A breach of captioning is to be disregarded, says media watchdog.

Seven News Adelaide has been at the centre of another investigation by the Australian Communications and Media Authority over poor captioning.

In July ACMA found the programme in breach for inadequately offering captions for deaf and hard of hearing viewers -the second by Seven News Adelaide in six months.

Now another broadcast from December 2024 was investigated following a viewer complaint.

The bulletin, comprising 44 minutes of news footage consisted of 39 segments.

ACMA’s review found that 7 segments, comprising approximately 8 minutes and 4 seconds were not readable, accurate or comprehensible.

There were hanging captions from the previous live sport broadcast, the appearance of meaningless (junk) words that were unrelated to any spoken or visual content, and some spoken content was not captioned.

Seven maintained while the error was evident on home user television sets it was not present in the control room or the NPC [national playout centre] presentation monitoring.

“The scheduling of Live Cricket flowing directly into a Live news bulletin using Lexi captioning had not been encountered previously for two reasons.

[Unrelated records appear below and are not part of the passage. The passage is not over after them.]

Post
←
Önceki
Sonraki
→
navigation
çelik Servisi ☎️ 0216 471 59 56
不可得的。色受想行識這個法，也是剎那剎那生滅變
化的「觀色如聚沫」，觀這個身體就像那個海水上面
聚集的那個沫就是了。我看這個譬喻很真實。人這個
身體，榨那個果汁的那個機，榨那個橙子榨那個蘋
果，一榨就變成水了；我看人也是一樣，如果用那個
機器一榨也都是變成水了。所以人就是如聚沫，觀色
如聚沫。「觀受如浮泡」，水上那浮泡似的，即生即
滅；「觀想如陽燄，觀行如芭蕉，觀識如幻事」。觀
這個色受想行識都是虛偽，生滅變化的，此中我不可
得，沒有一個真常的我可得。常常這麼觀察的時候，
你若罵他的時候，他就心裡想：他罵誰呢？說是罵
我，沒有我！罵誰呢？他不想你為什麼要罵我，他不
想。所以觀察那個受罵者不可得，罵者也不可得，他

Lexi captioning was introduced during winter 2024 in Adelaide – no cricket was scheduled at that time. Regular programming (The Chase) normally precedes Seven News.”

ACMA accepted that the occurrence of the technical issue in this instance could not reasonably have been foreseen, as the technical issue was not apparent to the Seven or in the captioning service provider’s control room until the ACMA drew the matter to the Licensee’s attention.

Accordingly the breach is to be disregarded.